Here is my initial brainstorm of potential institutional/organizational enabling factors. Whether these actually make a difference is an empirical question, of course, but these are the ones that occur to me based on my experience:

  1. Documentation prompts. Embedding risk assessment in required documentation templates can support risk assessment training by providing ongoing “booster training” in risk factors and risk formulation. In terms of risk assessment training this is “external” to the training, but can enable its implementation.
  2. Clear instruction about what to do when risk is detected. As I noted above, my trainings bring together risk assessment with specific information about resources and procedures at the local level. We have gotten feedback that this improves implementation of the risk formulation training.
  3. A non-blaming, supportive environment. Clinicians will distance themselves from patients with suicide risk if they fear they will be blamed (in any way) if injures or kills him/herself. There needs to be a consistent message from every level of an organization that understands how difficult clinical work is. There needs to be a healthy respect for the courage it takes to stick with a person at risk—especially if the person is not as cooperative as we would like (see my previous posts about patient choice). A non-blaming environment needs to be in place around all kinds of clinical issues and outcomes, not just suicide—otherwise it will not appear genuine.
  4. A culture that emphasizes patient choice, informed consent, and meeting people where they are. A “comply or bye-bye” approach will probably discourage thorough and honest risk assessment. In a previous post on risk and patient choice I gave an example of how to handle a patient’s refusal to comply with a recommendation to attend a partial hospitalization program.  I have a suspicion that clinicians sometimes downplay risk or avoid asking too many questions about suicide when we suspect that a patient would not comply with the recommendation that higher risk would compel us to make. For example, if a clinician knows that the patient will refuse an E.D. for evaluation, the clinician might de-emphasize or not ask about risk factors that could signal need for such an evaluation, thereby avoiding appearing negligent for not referring.

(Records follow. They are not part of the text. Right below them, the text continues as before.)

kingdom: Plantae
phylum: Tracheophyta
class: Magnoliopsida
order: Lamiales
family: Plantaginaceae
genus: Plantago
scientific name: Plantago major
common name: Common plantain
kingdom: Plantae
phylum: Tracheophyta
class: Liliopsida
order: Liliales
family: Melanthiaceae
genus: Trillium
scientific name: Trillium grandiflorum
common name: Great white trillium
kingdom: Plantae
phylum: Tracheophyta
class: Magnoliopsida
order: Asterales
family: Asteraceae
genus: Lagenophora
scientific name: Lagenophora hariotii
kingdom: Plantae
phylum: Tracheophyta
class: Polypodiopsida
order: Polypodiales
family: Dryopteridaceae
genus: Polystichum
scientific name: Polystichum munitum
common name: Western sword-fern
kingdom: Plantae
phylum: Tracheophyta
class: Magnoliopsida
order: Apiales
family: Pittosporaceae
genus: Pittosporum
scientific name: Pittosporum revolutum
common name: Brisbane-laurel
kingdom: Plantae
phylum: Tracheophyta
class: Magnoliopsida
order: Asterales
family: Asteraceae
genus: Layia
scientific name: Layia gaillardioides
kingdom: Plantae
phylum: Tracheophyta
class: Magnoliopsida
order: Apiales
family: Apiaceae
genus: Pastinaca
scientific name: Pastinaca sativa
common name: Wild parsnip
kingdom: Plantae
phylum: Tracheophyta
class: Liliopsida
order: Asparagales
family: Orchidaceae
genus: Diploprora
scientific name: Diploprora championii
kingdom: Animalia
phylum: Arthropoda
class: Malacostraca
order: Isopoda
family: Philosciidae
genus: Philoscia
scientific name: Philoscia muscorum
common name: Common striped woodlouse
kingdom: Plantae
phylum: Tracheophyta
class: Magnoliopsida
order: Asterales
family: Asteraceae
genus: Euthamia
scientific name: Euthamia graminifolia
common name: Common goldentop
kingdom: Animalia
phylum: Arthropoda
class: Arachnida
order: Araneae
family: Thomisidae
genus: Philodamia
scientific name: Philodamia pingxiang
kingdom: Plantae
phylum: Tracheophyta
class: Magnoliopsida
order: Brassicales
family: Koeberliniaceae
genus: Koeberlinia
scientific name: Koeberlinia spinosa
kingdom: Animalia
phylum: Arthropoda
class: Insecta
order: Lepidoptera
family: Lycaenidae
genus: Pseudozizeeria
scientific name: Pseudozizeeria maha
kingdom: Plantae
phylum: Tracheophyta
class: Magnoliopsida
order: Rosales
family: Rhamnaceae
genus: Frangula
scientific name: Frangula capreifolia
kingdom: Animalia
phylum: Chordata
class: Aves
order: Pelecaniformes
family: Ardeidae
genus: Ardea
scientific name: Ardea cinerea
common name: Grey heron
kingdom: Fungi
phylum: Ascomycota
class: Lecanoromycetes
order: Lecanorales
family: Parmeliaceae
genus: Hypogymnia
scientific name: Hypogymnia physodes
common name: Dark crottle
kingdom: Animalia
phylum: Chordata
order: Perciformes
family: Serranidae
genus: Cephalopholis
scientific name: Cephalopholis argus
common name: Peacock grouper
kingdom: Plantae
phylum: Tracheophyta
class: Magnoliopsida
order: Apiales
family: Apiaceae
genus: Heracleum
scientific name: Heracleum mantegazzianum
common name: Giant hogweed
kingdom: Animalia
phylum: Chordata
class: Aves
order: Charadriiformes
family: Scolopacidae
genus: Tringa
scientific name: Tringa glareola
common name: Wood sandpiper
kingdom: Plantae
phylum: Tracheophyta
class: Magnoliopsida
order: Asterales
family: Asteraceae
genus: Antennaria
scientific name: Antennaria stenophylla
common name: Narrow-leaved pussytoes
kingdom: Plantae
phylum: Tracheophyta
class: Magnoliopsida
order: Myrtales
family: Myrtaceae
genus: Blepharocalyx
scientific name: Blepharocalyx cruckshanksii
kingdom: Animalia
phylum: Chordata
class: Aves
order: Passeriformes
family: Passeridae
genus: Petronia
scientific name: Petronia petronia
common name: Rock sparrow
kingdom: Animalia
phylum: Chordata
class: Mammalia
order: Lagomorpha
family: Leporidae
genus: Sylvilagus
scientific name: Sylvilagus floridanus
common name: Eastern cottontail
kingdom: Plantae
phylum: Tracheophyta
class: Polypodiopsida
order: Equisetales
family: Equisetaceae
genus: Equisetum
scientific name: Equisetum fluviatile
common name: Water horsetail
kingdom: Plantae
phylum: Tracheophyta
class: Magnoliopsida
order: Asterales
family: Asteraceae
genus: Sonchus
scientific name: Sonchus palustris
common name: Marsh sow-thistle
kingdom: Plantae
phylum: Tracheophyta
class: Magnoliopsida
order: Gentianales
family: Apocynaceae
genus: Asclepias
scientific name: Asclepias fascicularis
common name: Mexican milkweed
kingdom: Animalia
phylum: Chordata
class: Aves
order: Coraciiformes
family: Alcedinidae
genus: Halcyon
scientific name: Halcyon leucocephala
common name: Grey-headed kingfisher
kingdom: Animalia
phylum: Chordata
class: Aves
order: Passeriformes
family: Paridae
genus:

    In contrast, we might promote risk assessment if the clinician knows his her her job is to make an assessment, inform the patient of options, present risks and benefits, and work with whatever the patient decides. I think this would be a significant mindset shift for many systems, and one that I think could be one of those enabling factors.
    We can take a lesson from our colleagues in family medicine about how to continue a supportive, therapeutic relationship with patients who do not follow our recommendations (who do not abide by the “social contract” as discussed in this post). Family physicians are accustomed to recommending treatments, medications, and interventions, and knowing that some proportion of patients will not end up following them. This is not without frustration, to be sure. But, except in rare cases, family physicians continue to work the patient, meeting the patient where he or she is, and hoping to move them slowly toward change. As one of our clinical leaders pointed out to me yesterday, that is where a motivational interviewing (MI) approach would come in handy. And, in fact, one of ther research fellows at our institution is studying on an MI intervention with suicidal individuals in the emergency department.

There are lots of others, but these are the ones that first come to mind. I welcome comments with other ideas about factors, outside of training and the individual clinician, that would enable good care and assessment for patient with risk for suicide.